Try it: Needed from the data below: every line from the one with "In 2008, a Play" up to and including the one with "(£1645 for 2007 compared to £1913 for 2008)", repeated exactly and with nothing else.

Dataset records:
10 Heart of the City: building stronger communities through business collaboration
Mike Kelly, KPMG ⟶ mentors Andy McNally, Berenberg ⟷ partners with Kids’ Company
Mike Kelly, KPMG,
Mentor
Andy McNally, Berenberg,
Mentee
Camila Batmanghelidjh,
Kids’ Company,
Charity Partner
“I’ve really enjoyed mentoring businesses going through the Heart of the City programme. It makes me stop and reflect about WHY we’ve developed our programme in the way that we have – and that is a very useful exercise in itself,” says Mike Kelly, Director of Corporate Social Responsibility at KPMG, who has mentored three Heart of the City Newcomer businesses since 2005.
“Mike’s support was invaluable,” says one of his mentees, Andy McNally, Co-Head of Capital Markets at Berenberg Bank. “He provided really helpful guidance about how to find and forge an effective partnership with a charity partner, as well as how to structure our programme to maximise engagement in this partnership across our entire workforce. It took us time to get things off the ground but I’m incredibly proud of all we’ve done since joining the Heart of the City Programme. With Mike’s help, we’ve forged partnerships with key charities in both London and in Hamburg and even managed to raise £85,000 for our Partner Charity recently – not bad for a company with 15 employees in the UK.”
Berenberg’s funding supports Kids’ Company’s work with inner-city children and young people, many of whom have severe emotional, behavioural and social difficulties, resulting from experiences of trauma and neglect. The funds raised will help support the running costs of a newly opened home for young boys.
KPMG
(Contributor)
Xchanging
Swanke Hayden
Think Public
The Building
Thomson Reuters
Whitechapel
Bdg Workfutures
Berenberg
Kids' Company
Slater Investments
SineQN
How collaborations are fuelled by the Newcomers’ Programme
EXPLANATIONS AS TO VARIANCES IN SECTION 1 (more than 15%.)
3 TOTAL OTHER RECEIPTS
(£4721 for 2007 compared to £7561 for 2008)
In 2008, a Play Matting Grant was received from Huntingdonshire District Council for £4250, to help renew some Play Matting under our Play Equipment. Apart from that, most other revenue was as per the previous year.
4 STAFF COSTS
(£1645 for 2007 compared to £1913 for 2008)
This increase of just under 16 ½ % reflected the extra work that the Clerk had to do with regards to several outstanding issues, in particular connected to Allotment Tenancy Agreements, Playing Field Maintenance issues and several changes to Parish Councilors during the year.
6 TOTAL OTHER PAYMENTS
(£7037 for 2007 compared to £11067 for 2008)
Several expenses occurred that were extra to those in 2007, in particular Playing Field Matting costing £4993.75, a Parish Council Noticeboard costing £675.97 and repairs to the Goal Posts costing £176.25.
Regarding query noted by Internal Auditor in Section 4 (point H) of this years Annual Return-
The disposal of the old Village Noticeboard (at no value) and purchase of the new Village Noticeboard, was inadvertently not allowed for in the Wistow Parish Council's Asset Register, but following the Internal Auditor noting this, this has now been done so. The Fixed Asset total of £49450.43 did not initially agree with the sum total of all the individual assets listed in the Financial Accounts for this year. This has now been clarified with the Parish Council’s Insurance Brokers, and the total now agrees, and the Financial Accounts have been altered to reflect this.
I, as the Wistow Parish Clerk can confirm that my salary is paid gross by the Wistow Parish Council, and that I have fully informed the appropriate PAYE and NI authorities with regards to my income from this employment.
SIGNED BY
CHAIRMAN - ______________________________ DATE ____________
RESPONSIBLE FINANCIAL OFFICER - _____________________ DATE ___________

Problem solution:
In 2008, a Play Matting Grant was received from Huntingdonshire District Council for £4250, to help renew some Play Matting under our Play Equipment. Apart from that, most other revenue was as per the previous year.
4 STAFF COSTS
(£1645 for 2007 compared to £1913 for 2008)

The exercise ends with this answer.